As ever, the subject of pin positions (Moir is careful to say “hole positions” in line with the USGA and R&A’s mystifying wish to meddle with the game’s long-time terminology) is always tricky. It is often the case that Moir doesn’t make a final determination until the night before or even on the morning of play. And this time, differences between the men and the women do play a part in the decision-making process.
“If the weather is good, and the course is playing fast and firm, then clearly the men would be hitting a lot of wedges into the par 4s and reaching the par 5s in two,” Moir says. “That was obvious from the 150th Open in 2022. The hole positions over the four days had to be very demanding just to allow the players to separate themselves from the rest.

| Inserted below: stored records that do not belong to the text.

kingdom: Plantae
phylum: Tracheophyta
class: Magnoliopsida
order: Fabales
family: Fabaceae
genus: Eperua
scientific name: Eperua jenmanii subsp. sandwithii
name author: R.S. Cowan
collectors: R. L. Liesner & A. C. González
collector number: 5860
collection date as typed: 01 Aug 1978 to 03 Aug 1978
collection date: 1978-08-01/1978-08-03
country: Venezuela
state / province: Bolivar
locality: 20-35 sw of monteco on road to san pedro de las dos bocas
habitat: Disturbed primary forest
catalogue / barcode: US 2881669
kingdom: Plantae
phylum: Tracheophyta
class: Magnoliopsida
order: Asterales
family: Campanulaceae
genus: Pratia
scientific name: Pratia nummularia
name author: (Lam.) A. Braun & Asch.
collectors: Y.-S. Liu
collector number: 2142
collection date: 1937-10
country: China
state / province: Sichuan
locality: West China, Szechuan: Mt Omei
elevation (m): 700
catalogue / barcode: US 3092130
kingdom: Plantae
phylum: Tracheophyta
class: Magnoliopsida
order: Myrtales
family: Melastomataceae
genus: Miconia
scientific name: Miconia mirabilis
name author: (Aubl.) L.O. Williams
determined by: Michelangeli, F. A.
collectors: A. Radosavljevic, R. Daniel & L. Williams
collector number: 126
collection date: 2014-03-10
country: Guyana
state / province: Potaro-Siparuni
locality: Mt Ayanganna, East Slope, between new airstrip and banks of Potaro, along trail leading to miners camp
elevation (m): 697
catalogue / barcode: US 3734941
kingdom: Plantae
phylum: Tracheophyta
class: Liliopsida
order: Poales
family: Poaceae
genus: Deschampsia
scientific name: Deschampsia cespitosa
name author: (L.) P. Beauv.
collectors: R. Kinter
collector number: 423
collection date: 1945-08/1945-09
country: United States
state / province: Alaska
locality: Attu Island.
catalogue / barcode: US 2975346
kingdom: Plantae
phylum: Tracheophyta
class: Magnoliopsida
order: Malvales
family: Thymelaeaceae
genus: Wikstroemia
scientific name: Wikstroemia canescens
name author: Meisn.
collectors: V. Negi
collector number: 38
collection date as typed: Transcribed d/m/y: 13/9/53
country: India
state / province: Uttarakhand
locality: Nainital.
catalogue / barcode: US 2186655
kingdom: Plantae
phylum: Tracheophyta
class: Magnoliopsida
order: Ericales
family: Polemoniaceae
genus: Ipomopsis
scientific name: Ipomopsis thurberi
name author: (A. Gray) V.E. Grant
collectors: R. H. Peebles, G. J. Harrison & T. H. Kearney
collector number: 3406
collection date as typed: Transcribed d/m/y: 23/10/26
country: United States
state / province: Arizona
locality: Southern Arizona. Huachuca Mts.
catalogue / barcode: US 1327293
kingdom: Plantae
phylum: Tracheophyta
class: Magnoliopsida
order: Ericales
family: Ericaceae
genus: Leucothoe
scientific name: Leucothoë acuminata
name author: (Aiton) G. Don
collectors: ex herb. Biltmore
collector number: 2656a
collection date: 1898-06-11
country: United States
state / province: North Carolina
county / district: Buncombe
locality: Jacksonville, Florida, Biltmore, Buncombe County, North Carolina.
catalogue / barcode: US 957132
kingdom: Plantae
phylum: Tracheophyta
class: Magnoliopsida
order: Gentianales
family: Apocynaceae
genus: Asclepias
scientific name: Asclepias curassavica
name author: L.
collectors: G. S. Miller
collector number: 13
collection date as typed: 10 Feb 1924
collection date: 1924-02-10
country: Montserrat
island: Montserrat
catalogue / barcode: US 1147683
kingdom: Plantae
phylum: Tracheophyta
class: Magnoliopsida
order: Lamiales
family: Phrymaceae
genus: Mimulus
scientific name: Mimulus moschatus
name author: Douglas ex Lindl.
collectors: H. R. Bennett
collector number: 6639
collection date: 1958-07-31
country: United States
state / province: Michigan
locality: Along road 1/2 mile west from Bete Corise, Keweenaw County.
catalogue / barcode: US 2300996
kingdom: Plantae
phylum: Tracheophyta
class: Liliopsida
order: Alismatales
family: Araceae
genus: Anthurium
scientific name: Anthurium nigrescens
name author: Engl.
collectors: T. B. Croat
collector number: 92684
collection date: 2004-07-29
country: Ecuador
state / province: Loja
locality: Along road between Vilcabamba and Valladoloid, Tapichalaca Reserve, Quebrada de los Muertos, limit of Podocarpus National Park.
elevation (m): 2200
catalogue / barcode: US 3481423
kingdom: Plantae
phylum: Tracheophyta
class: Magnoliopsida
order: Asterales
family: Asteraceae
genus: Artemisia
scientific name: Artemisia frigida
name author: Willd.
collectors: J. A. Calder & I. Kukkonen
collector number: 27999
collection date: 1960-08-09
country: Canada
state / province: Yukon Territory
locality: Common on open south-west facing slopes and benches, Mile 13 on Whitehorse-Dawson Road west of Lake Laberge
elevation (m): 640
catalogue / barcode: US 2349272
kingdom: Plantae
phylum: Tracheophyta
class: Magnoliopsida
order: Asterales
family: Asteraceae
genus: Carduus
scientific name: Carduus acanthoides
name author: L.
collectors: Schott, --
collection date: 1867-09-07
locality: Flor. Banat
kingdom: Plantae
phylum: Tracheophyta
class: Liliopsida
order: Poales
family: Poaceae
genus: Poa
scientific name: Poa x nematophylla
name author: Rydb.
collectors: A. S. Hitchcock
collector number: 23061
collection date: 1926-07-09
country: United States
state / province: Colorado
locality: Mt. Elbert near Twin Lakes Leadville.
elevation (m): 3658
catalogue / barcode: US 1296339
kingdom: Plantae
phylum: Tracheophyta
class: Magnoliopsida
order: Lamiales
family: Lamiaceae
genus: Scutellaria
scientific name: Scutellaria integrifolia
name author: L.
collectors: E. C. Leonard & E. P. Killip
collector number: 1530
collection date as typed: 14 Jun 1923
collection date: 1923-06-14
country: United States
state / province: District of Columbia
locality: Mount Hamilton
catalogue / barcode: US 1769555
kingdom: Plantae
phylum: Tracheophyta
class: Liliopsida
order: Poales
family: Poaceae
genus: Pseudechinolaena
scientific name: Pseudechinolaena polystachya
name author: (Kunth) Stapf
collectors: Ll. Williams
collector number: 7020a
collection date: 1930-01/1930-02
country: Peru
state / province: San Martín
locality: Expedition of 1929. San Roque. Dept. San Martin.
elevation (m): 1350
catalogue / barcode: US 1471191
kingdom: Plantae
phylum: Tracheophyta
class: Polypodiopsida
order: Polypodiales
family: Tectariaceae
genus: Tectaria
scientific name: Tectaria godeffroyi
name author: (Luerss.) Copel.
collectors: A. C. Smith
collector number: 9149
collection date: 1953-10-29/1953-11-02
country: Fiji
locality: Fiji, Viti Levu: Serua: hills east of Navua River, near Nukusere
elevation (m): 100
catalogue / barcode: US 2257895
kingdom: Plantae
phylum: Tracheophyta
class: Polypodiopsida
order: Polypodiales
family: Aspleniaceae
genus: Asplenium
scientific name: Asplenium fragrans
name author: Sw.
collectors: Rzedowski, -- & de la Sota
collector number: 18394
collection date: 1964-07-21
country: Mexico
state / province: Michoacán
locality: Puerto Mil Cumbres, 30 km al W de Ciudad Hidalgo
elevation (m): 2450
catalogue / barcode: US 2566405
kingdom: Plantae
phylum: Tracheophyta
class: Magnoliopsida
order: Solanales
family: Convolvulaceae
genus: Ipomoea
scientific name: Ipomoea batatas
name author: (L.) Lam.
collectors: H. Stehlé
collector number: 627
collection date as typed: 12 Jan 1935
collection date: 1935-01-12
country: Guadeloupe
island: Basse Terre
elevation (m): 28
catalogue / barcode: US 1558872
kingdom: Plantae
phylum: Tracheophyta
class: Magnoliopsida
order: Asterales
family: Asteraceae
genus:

“For the women, the hole positions are just as important,” he continues. “But because the course will play ‘longer’ for them, we’re not looking for the 72 hardest positions. We want to be able to utilize more areas of the greens. And not have to be seeking out, necessarily, the four toughest positions on each green. We want the women to be able to showcase their abilities. And the Old Course, unless we have extreme weather, is not somewhere we would expect to see the best players in the world struggling to break par. We want the women to have the ability to score well, in the same way that the men do.”
What has gone the way of the dinosaur is the now out-dated notion that a course set-up for leading professionals should have “six easy, six medium and six hard” pin positions. Indeed, when making presentations to the membership at host courses, Moir likes to joke that the norm these days, at least for the men, is “six hard, six really hard and six brutal.”
“That is just today’s reality,” he says.
Still, there is fun to be had at the Old Course. As is the case for many observers of all things par 5, Moir loves the long 14th, a hole that offers so many options, especially when three shots are required to reach the putting surface. What line a player must take with the second shot in order to leave the easiest third shot varies enormously depending on the pin position.
The short par-4 12th is another Moir favourite, “an amazing, bizarre and endlessly interesting hole.”
Ah, but then there is the par-5 fifth, which, along with the shared 13th, boasts the biggest double green on the course and so a huge range of pin positions
“It’s a classic,” asserts Moir with a smile. “I’m not sure we will do this, but we have done it for the men. One day we put the hole maybe 12 yards on the green. Then the next day we had it 85 yards from the front.”
For all that, the hole Moir is perhaps most looking forward to watching the women play is the last. In the ever-longer men’s game, the 18th has often been reduced to “long par-3” status. But that won’t be the case for the women. For them, the relationship between the location of a drive, the Valley of Sin that fronts the putting surface and the pin position will provide an eternally fascinating test of first, imagination and second, execution.
“We will be using the same tee as the one we use in the Open,” Moir says. “In the right weather the ball does run a mile, but it is likely we will see the players hitting ‘proper’ wedge shots into the green.”
One last thing. Because of the Olympics, this Women’s Open is being played a couple of weeks later than normal. So even the lengthy gloaming that makes summer golf in Scotland virtually an all-day event is compromised.
“We will be using a two-tee start on the first two days,” says Moir. “That’s just a necessity because we have less daylight to play with.”
True. But they also have a great course, one set-up to its best advantage, to play on.